Weniger schweigsam waren die Presseverantwortlichen im Hause Springer. Sie "tobten, logen, fälschten, was das Zeug hielt" (Soukup). Zum Beispiel verbreiteten sie die eskalationsversprechende Nachricht, ein Polizist sei von den Demonstranten erstochen worden. Die Redaktion in der Kochstraße wählte auch ein Bild des schwerverletzten Ohnesorg, das ihn im Untertitel zum Opfer der Steinwürfe der Studenten machte. Reza Pahlevi, ein "Mann des Westens", hatte dem damaligen Bürgermeister Albertz bei seiner Abreise noch den Tipp gegeben, noch mehrere dieser Störer zu erschießen. Erst dann werde er Ruhe haben. Und der CDU-Bundeskanzler Kiesinger entschuldigte sich beim Schah für die "unglaublichen Vorgänge" in Berlin.
Unglaublich war der Protest, nicht die Prügelorgie der Polizei und die gezielte Tötung eines friedlichen Demonstranten. Dies ist jedenfalls das Ergebnis von Soukups Recherchen. Der politische Polizist und Meisterschütze Karl-Heinz Kurras hat Ohnesorg ohne jegliche Bedrängung und Bedrohung aus sicherer Entfernung von hinten in den Kopf geschossen.
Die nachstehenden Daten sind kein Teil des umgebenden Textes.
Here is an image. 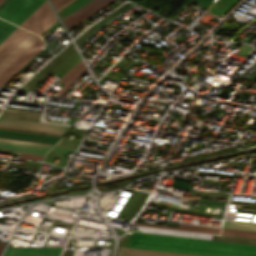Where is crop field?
Returning <instances> with one entry per match:
<instances>
[{
    "mask_svg": "<svg viewBox=\"0 0 256 256\" xmlns=\"http://www.w3.org/2000/svg\"><path fill=\"white\" fill-rule=\"evenodd\" d=\"M129 247L205 256H256L255 245L139 232H133Z\"/></svg>",
    "mask_w": 256,
    "mask_h": 256,
    "instance_id": "8a807250",
    "label": "crop field"
},
{
    "mask_svg": "<svg viewBox=\"0 0 256 256\" xmlns=\"http://www.w3.org/2000/svg\"><path fill=\"white\" fill-rule=\"evenodd\" d=\"M45 0H12L0 11V17L19 25Z\"/></svg>",
    "mask_w": 256,
    "mask_h": 256,
    "instance_id": "ac0d7876",
    "label": "crop field"
},
{
    "mask_svg": "<svg viewBox=\"0 0 256 256\" xmlns=\"http://www.w3.org/2000/svg\"><path fill=\"white\" fill-rule=\"evenodd\" d=\"M56 20V17L45 1L20 26L40 35Z\"/></svg>",
    "mask_w": 256,
    "mask_h": 256,
    "instance_id": "34b2d1b8",
    "label": "crop field"
},
{
    "mask_svg": "<svg viewBox=\"0 0 256 256\" xmlns=\"http://www.w3.org/2000/svg\"><path fill=\"white\" fill-rule=\"evenodd\" d=\"M112 1L113 0H91L62 20L67 29L71 30Z\"/></svg>",
    "mask_w": 256,
    "mask_h": 256,
    "instance_id": "412701ff",
    "label": "crop field"
},
{
    "mask_svg": "<svg viewBox=\"0 0 256 256\" xmlns=\"http://www.w3.org/2000/svg\"><path fill=\"white\" fill-rule=\"evenodd\" d=\"M39 37L33 33L28 32L16 45H14L1 59H0V74L16 60L30 45H32Z\"/></svg>",
    "mask_w": 256,
    "mask_h": 256,
    "instance_id": "f4fd0767",
    "label": "crop field"
},
{
    "mask_svg": "<svg viewBox=\"0 0 256 256\" xmlns=\"http://www.w3.org/2000/svg\"><path fill=\"white\" fill-rule=\"evenodd\" d=\"M44 42L39 39L31 46L16 62H14L1 76L0 86H2L10 77H12L30 58H32L40 49Z\"/></svg>",
    "mask_w": 256,
    "mask_h": 256,
    "instance_id": "dd49c442",
    "label": "crop field"
},
{
    "mask_svg": "<svg viewBox=\"0 0 256 256\" xmlns=\"http://www.w3.org/2000/svg\"><path fill=\"white\" fill-rule=\"evenodd\" d=\"M49 149H50L49 146H41V145L0 140V150L45 155V153Z\"/></svg>",
    "mask_w": 256,
    "mask_h": 256,
    "instance_id": "e52e79f7",
    "label": "crop field"
},
{
    "mask_svg": "<svg viewBox=\"0 0 256 256\" xmlns=\"http://www.w3.org/2000/svg\"><path fill=\"white\" fill-rule=\"evenodd\" d=\"M60 248H7L3 256H58Z\"/></svg>",
    "mask_w": 256,
    "mask_h": 256,
    "instance_id": "d8731c3e",
    "label": "crop field"
},
{
    "mask_svg": "<svg viewBox=\"0 0 256 256\" xmlns=\"http://www.w3.org/2000/svg\"><path fill=\"white\" fill-rule=\"evenodd\" d=\"M81 59L61 78L63 82V87L57 93V95L62 96L66 89L78 79L86 70Z\"/></svg>",
    "mask_w": 256,
    "mask_h": 256,
    "instance_id": "5a996713",
    "label": "crop field"
},
{
    "mask_svg": "<svg viewBox=\"0 0 256 256\" xmlns=\"http://www.w3.org/2000/svg\"><path fill=\"white\" fill-rule=\"evenodd\" d=\"M117 256H196V255H187V254L120 247Z\"/></svg>",
    "mask_w": 256,
    "mask_h": 256,
    "instance_id": "3316defc",
    "label": "crop field"
},
{
    "mask_svg": "<svg viewBox=\"0 0 256 256\" xmlns=\"http://www.w3.org/2000/svg\"><path fill=\"white\" fill-rule=\"evenodd\" d=\"M0 123L63 130V131H67L70 128L69 126L55 125V124L42 123V122L14 120V119L2 118V117H0Z\"/></svg>",
    "mask_w": 256,
    "mask_h": 256,
    "instance_id": "28ad6ade",
    "label": "crop field"
},
{
    "mask_svg": "<svg viewBox=\"0 0 256 256\" xmlns=\"http://www.w3.org/2000/svg\"><path fill=\"white\" fill-rule=\"evenodd\" d=\"M27 31L17 27L1 44H0V58L16 44Z\"/></svg>",
    "mask_w": 256,
    "mask_h": 256,
    "instance_id": "d1516ede",
    "label": "crop field"
},
{
    "mask_svg": "<svg viewBox=\"0 0 256 256\" xmlns=\"http://www.w3.org/2000/svg\"><path fill=\"white\" fill-rule=\"evenodd\" d=\"M178 226L190 227V228H199V229H208V230H216V231H220V229H221V228H217V227L200 226V225H192V224H184V223H179ZM222 231L232 232V233H240V234L256 235V232L234 230V229H226V228H223Z\"/></svg>",
    "mask_w": 256,
    "mask_h": 256,
    "instance_id": "22f410ed",
    "label": "crop field"
},
{
    "mask_svg": "<svg viewBox=\"0 0 256 256\" xmlns=\"http://www.w3.org/2000/svg\"><path fill=\"white\" fill-rule=\"evenodd\" d=\"M0 127L4 128H12V129H20V130H28V131H36V132H44V133H52V134H60L64 135L63 131H55V130H47V129H39V128H31V127H23V126H15V125H7L0 124Z\"/></svg>",
    "mask_w": 256,
    "mask_h": 256,
    "instance_id": "cbeb9de0",
    "label": "crop field"
},
{
    "mask_svg": "<svg viewBox=\"0 0 256 256\" xmlns=\"http://www.w3.org/2000/svg\"><path fill=\"white\" fill-rule=\"evenodd\" d=\"M222 227L256 231V224L225 221Z\"/></svg>",
    "mask_w": 256,
    "mask_h": 256,
    "instance_id": "5142ce71",
    "label": "crop field"
},
{
    "mask_svg": "<svg viewBox=\"0 0 256 256\" xmlns=\"http://www.w3.org/2000/svg\"><path fill=\"white\" fill-rule=\"evenodd\" d=\"M15 28L16 26L0 20V42L4 40Z\"/></svg>",
    "mask_w": 256,
    "mask_h": 256,
    "instance_id": "d9b57169",
    "label": "crop field"
},
{
    "mask_svg": "<svg viewBox=\"0 0 256 256\" xmlns=\"http://www.w3.org/2000/svg\"><path fill=\"white\" fill-rule=\"evenodd\" d=\"M133 224H137V225H146V226H156V227H165V228H174V229H183V230L202 231V232H211V233L230 234V235H239V236H248V237H256V236H250V235L231 234V233H223V232H215V231H206V230H198V229H190V228H182V227L161 226V225H149V224H141V223H136V222H134Z\"/></svg>",
    "mask_w": 256,
    "mask_h": 256,
    "instance_id": "733c2abd",
    "label": "crop field"
},
{
    "mask_svg": "<svg viewBox=\"0 0 256 256\" xmlns=\"http://www.w3.org/2000/svg\"><path fill=\"white\" fill-rule=\"evenodd\" d=\"M79 142L77 141H72V140H67V139H61L57 145H61V146H65V147H69V148H73L75 149L77 147Z\"/></svg>",
    "mask_w": 256,
    "mask_h": 256,
    "instance_id": "4a817a6b",
    "label": "crop field"
},
{
    "mask_svg": "<svg viewBox=\"0 0 256 256\" xmlns=\"http://www.w3.org/2000/svg\"><path fill=\"white\" fill-rule=\"evenodd\" d=\"M19 158L41 161L43 156L20 153Z\"/></svg>",
    "mask_w": 256,
    "mask_h": 256,
    "instance_id": "bc2a9ffb",
    "label": "crop field"
},
{
    "mask_svg": "<svg viewBox=\"0 0 256 256\" xmlns=\"http://www.w3.org/2000/svg\"><path fill=\"white\" fill-rule=\"evenodd\" d=\"M51 1L57 9L60 6H62L63 4H65L66 2H68L69 0H51Z\"/></svg>",
    "mask_w": 256,
    "mask_h": 256,
    "instance_id": "214f88e0",
    "label": "crop field"
},
{
    "mask_svg": "<svg viewBox=\"0 0 256 256\" xmlns=\"http://www.w3.org/2000/svg\"><path fill=\"white\" fill-rule=\"evenodd\" d=\"M0 139H3V140H11V139H4V138H0ZM11 141H19V140H11ZM19 142H26V141H19ZM26 143H34V142H26ZM34 144H41V145L53 146V145H50V144H42V143H34Z\"/></svg>",
    "mask_w": 256,
    "mask_h": 256,
    "instance_id": "92a150f3",
    "label": "crop field"
},
{
    "mask_svg": "<svg viewBox=\"0 0 256 256\" xmlns=\"http://www.w3.org/2000/svg\"><path fill=\"white\" fill-rule=\"evenodd\" d=\"M11 0H6L2 5H0V10L6 6Z\"/></svg>",
    "mask_w": 256,
    "mask_h": 256,
    "instance_id": "dafd665d",
    "label": "crop field"
},
{
    "mask_svg": "<svg viewBox=\"0 0 256 256\" xmlns=\"http://www.w3.org/2000/svg\"><path fill=\"white\" fill-rule=\"evenodd\" d=\"M3 247H4V244L0 243V253H1L2 249H3Z\"/></svg>",
    "mask_w": 256,
    "mask_h": 256,
    "instance_id": "00972430",
    "label": "crop field"
},
{
    "mask_svg": "<svg viewBox=\"0 0 256 256\" xmlns=\"http://www.w3.org/2000/svg\"><path fill=\"white\" fill-rule=\"evenodd\" d=\"M5 0H0V4L3 3Z\"/></svg>",
    "mask_w": 256,
    "mask_h": 256,
    "instance_id": "a9b5d70f",
    "label": "crop field"
},
{
    "mask_svg": "<svg viewBox=\"0 0 256 256\" xmlns=\"http://www.w3.org/2000/svg\"><path fill=\"white\" fill-rule=\"evenodd\" d=\"M80 137V136H79Z\"/></svg>",
    "mask_w": 256,
    "mask_h": 256,
    "instance_id": "4177f3b9",
    "label": "crop field"
}]
</instances>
Obwohl kein einziger Polizist eine Notwehrsituation bezeugen konnte, und auch das Gericht wusste, dass Kurras in vielem die Unwahrheit sagte, sorgte offensichtlich die Staatsräson dafür, dass er zeitlebens ein freier Mann blieb.
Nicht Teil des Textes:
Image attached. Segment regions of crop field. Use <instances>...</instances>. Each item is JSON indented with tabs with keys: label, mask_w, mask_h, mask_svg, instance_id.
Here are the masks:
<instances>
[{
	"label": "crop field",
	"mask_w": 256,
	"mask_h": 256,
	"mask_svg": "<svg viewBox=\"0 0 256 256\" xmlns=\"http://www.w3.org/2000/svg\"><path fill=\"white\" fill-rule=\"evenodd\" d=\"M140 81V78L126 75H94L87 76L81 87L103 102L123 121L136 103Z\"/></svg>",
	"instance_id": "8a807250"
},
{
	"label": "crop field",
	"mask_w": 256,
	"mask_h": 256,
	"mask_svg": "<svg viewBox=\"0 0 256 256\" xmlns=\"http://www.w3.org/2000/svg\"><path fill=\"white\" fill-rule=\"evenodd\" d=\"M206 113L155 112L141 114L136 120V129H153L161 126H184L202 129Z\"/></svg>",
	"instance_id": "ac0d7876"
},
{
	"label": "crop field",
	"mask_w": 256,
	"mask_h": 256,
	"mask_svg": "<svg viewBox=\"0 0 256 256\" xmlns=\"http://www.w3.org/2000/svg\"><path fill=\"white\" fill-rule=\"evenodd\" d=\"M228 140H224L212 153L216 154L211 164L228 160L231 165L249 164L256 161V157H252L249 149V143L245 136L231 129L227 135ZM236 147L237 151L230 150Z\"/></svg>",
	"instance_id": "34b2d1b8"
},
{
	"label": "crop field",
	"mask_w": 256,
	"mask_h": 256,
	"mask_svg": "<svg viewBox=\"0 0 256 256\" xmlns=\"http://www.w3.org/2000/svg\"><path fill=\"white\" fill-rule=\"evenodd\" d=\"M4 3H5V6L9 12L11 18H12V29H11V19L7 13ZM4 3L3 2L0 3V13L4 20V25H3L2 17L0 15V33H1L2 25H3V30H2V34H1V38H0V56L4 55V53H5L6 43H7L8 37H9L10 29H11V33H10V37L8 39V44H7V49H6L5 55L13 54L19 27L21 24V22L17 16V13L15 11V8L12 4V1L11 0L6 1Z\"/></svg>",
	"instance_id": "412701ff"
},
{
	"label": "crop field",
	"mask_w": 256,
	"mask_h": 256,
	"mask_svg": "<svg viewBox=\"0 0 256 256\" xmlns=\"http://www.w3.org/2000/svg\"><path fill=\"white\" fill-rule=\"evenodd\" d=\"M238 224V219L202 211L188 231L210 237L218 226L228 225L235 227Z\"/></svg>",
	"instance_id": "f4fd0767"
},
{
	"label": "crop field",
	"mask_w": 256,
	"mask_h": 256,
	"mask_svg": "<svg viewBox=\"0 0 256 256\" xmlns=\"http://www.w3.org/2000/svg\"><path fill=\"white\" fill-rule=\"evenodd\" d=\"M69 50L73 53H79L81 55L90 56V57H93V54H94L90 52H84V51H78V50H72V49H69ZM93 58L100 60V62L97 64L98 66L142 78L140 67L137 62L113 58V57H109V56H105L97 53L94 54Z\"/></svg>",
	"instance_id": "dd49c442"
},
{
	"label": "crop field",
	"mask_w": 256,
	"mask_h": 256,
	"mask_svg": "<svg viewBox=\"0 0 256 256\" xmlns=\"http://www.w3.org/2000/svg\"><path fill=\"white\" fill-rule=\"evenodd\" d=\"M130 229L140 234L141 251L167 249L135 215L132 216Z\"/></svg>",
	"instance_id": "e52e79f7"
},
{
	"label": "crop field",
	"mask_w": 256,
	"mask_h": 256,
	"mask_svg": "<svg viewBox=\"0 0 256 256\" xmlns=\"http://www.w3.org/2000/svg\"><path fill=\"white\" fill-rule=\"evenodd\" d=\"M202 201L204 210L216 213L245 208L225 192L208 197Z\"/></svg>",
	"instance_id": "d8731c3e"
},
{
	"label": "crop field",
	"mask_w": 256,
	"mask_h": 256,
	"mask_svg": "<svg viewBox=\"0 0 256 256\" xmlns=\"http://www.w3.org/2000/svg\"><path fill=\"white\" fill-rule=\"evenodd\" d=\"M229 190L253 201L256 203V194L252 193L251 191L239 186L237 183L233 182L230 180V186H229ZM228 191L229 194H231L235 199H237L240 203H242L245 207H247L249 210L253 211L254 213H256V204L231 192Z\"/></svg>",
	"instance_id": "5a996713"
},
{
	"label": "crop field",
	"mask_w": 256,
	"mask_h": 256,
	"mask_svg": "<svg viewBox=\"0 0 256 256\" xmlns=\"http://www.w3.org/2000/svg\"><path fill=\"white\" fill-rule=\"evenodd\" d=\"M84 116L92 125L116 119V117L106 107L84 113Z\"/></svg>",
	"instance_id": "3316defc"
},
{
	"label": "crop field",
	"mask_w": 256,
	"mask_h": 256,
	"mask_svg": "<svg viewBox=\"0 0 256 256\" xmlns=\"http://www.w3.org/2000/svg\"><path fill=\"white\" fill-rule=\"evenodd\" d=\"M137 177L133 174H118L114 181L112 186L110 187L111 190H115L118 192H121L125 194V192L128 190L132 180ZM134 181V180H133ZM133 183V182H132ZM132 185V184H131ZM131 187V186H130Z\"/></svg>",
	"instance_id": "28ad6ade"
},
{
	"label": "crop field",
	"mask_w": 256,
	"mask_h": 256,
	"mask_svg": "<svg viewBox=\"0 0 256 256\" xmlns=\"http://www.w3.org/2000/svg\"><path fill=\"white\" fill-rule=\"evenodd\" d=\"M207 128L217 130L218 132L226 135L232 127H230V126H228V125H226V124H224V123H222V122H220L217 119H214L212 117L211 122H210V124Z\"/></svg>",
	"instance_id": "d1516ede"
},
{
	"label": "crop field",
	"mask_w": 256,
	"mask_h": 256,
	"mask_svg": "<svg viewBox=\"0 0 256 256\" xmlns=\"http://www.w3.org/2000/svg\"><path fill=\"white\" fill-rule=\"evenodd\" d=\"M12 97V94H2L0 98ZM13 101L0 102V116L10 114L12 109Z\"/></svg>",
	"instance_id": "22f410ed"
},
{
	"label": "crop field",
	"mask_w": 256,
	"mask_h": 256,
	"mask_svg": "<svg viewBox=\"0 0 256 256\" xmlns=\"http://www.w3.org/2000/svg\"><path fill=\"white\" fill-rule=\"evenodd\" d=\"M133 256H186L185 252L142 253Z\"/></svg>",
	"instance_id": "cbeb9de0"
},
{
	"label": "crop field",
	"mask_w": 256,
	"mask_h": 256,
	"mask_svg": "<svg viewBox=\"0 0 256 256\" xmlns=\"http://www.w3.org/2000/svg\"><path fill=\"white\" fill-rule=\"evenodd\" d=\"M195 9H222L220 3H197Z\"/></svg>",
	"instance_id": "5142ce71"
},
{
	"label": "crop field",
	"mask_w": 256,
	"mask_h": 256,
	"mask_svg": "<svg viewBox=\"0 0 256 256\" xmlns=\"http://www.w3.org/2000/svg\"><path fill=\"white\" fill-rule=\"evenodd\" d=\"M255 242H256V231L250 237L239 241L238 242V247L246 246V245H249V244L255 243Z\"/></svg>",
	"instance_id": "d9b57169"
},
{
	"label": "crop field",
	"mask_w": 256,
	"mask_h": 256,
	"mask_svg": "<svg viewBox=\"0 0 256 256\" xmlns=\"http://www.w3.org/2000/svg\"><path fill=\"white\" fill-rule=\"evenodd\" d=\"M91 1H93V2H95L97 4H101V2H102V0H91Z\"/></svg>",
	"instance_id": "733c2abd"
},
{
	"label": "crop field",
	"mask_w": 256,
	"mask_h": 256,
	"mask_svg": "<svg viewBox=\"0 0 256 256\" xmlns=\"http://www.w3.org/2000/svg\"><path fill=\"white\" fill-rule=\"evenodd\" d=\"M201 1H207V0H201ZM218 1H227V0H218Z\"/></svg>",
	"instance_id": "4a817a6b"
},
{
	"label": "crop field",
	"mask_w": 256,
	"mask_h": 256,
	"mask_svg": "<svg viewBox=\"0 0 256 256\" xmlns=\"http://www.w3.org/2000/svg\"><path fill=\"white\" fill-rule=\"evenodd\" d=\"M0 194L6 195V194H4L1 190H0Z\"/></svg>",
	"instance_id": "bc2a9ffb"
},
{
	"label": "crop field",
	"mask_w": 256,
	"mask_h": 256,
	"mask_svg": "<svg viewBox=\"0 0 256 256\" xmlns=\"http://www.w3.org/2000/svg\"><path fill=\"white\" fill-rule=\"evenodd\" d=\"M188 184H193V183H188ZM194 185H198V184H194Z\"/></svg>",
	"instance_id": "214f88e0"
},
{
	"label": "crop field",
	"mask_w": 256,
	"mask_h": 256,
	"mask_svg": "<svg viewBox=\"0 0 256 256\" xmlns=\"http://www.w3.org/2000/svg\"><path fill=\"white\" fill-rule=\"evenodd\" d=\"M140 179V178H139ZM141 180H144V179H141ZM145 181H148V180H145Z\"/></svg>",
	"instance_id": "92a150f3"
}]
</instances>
Zur empörenden Wahrheit gehört auch, dass Benno Ohnesorg erst zweieinhalb Stunden nach dem Schuss von Kurras gestorben ist. Dazwischen liegt die Weigerung ihn ärztlich zu versorgen und eine anschließende Irrfahrt durch die Stadt, die dann im Krankenhaus Moabit endete. Die danach noch verbleibenden anderthalb Stunden bis zu seinem festgestellten Tod im Krankenhaus liegen im unaufgeklärten Dunkel. Einer im Unfallwagen mitfahrende verletzte Demonstrantin wurde im Moabiter Krankenhaus die Behandlung verweigert, weil sie, offensichtlich aus Angst mit einem Strafverfahren überzogen zu werden, ihre Personalien nicht angeben wollte. Bekannt ist nur, dass Ärzte dieses Krankenhauses, wohl in Ursachen vertuschender Absicht, dem Attentatsopfer ein vier Zentimeter großes Knochenstück mit der Kugel aus dem Schädel entfernten und dann die Wunde wieder vernähten. Es gehört zu den Verdiensten des noch nicht neofaschistisch gewendeten Horst Mahler dieses ärztliche Fehlverhalten überhaupt bekannt gemacht zu machen.
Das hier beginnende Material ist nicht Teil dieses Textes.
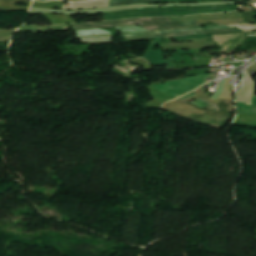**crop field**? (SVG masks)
I'll use <instances>...</instances> for the list:
<instances>
[{"label":"crop field","instance_id":"crop-field-12","mask_svg":"<svg viewBox=\"0 0 256 256\" xmlns=\"http://www.w3.org/2000/svg\"><path fill=\"white\" fill-rule=\"evenodd\" d=\"M207 35L203 36H191V37H180V38H174V39H195V38H205Z\"/></svg>","mask_w":256,"mask_h":256},{"label":"crop field","instance_id":"crop-field-5","mask_svg":"<svg viewBox=\"0 0 256 256\" xmlns=\"http://www.w3.org/2000/svg\"><path fill=\"white\" fill-rule=\"evenodd\" d=\"M144 19L145 18L110 21V22H96V23H89V24H73V26L75 27V30H81V29L103 28V27H112V26L137 25Z\"/></svg>","mask_w":256,"mask_h":256},{"label":"crop field","instance_id":"crop-field-13","mask_svg":"<svg viewBox=\"0 0 256 256\" xmlns=\"http://www.w3.org/2000/svg\"><path fill=\"white\" fill-rule=\"evenodd\" d=\"M195 95H196L195 92H193V93L187 94V95H185V96H183V97H180V98H178V99H179V100H183V99H187V98L193 97V96H195Z\"/></svg>","mask_w":256,"mask_h":256},{"label":"crop field","instance_id":"crop-field-4","mask_svg":"<svg viewBox=\"0 0 256 256\" xmlns=\"http://www.w3.org/2000/svg\"><path fill=\"white\" fill-rule=\"evenodd\" d=\"M198 24L197 21L186 22V23H176V24H151V25H138V26H127V27H119L118 30L121 32H137V31H145V30H156V29H178L185 27H192Z\"/></svg>","mask_w":256,"mask_h":256},{"label":"crop field","instance_id":"crop-field-10","mask_svg":"<svg viewBox=\"0 0 256 256\" xmlns=\"http://www.w3.org/2000/svg\"><path fill=\"white\" fill-rule=\"evenodd\" d=\"M188 53H192V51H178V56H175V57H172V58H173V60L181 59L182 54H188Z\"/></svg>","mask_w":256,"mask_h":256},{"label":"crop field","instance_id":"crop-field-9","mask_svg":"<svg viewBox=\"0 0 256 256\" xmlns=\"http://www.w3.org/2000/svg\"><path fill=\"white\" fill-rule=\"evenodd\" d=\"M180 21L171 22L169 17H156V18H148L142 22V24H151V23H176Z\"/></svg>","mask_w":256,"mask_h":256},{"label":"crop field","instance_id":"crop-field-3","mask_svg":"<svg viewBox=\"0 0 256 256\" xmlns=\"http://www.w3.org/2000/svg\"><path fill=\"white\" fill-rule=\"evenodd\" d=\"M255 83L249 76L247 70L242 74L240 82V91L237 95V101L251 104ZM239 112L243 114H256V96L253 98L252 105L237 103Z\"/></svg>","mask_w":256,"mask_h":256},{"label":"crop field","instance_id":"crop-field-11","mask_svg":"<svg viewBox=\"0 0 256 256\" xmlns=\"http://www.w3.org/2000/svg\"><path fill=\"white\" fill-rule=\"evenodd\" d=\"M193 104H196L199 107L205 108L207 106L208 102L197 100V101L193 102Z\"/></svg>","mask_w":256,"mask_h":256},{"label":"crop field","instance_id":"crop-field-8","mask_svg":"<svg viewBox=\"0 0 256 256\" xmlns=\"http://www.w3.org/2000/svg\"><path fill=\"white\" fill-rule=\"evenodd\" d=\"M78 36L83 35H109L112 34L110 31L101 30V29H93V30H82V31H76Z\"/></svg>","mask_w":256,"mask_h":256},{"label":"crop field","instance_id":"crop-field-2","mask_svg":"<svg viewBox=\"0 0 256 256\" xmlns=\"http://www.w3.org/2000/svg\"><path fill=\"white\" fill-rule=\"evenodd\" d=\"M206 28H208L209 30H206ZM206 28L203 29L202 26H197L193 28L178 29V30H159V31H153V32L121 34V35L124 41H131V40H143V39H151V38H168V37H180V36H190V35H202V34H210V33H218V32L239 31V30L231 29L228 26H206Z\"/></svg>","mask_w":256,"mask_h":256},{"label":"crop field","instance_id":"crop-field-6","mask_svg":"<svg viewBox=\"0 0 256 256\" xmlns=\"http://www.w3.org/2000/svg\"><path fill=\"white\" fill-rule=\"evenodd\" d=\"M159 42H160V39L154 40L151 48L148 50V52L144 56V58H146L147 60H149L150 62H152L155 65L168 63V68H175L174 63L172 62V60H168V59L163 58L164 53L161 50V43H160V50L153 51V48H154L155 44H157Z\"/></svg>","mask_w":256,"mask_h":256},{"label":"crop field","instance_id":"crop-field-14","mask_svg":"<svg viewBox=\"0 0 256 256\" xmlns=\"http://www.w3.org/2000/svg\"><path fill=\"white\" fill-rule=\"evenodd\" d=\"M208 109H212V110H218V106L215 104H211L209 103V105L207 106Z\"/></svg>","mask_w":256,"mask_h":256},{"label":"crop field","instance_id":"crop-field-1","mask_svg":"<svg viewBox=\"0 0 256 256\" xmlns=\"http://www.w3.org/2000/svg\"><path fill=\"white\" fill-rule=\"evenodd\" d=\"M238 5L198 6V7H175V8H143L103 13L105 20L123 19L133 17H156L185 15L191 13H215L234 11Z\"/></svg>","mask_w":256,"mask_h":256},{"label":"crop field","instance_id":"crop-field-7","mask_svg":"<svg viewBox=\"0 0 256 256\" xmlns=\"http://www.w3.org/2000/svg\"><path fill=\"white\" fill-rule=\"evenodd\" d=\"M163 1H199V0H163ZM132 3H163V2L162 0H110V6L126 5V4H132Z\"/></svg>","mask_w":256,"mask_h":256}]
</instances>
Soukup schreibt abschließend: "Dass die Westberliner Polizei damals nicht nur Fallen gestellt hat, sondern dass ihre Organe mit ganz eigener krimineller Energie die ‘Szene‘ bis an die Schwelle des Terrorismus und darüber hinaus getrieben haben, muss bis zum Beweis des Gegenteils als gesichert angenommen werden."
Das Buch ist mit vielen eindrucksvollen Bildern illustriert, und Soukup versteht es entlang der Ereignisse auch ein Bild des Machtkampfs in der Westberliner SPD zu zeichnen. Es zeigt, wie "durch und durch verrottet" (Herbert Wehner) diese Partei an der Nahtstelle des Kalten Krieges war. Es ist — so Soukup — problematisch diese Partei "nach den Kategorien links und rechts" zu analysieren. Die Anführer der wechselnden Fraktionen wollten in der Regel nach oben und dabei war den meisten fast jedes Mittel recht. So äußerte sich der zurückgetretene Heinrich Albertz zu seinem Rivalen und späteren Senator für Arbeit und Soziales, Kurt Neubauer: "Neubauer ist ein Verbrecher. Dem ist alles zuzutrauen."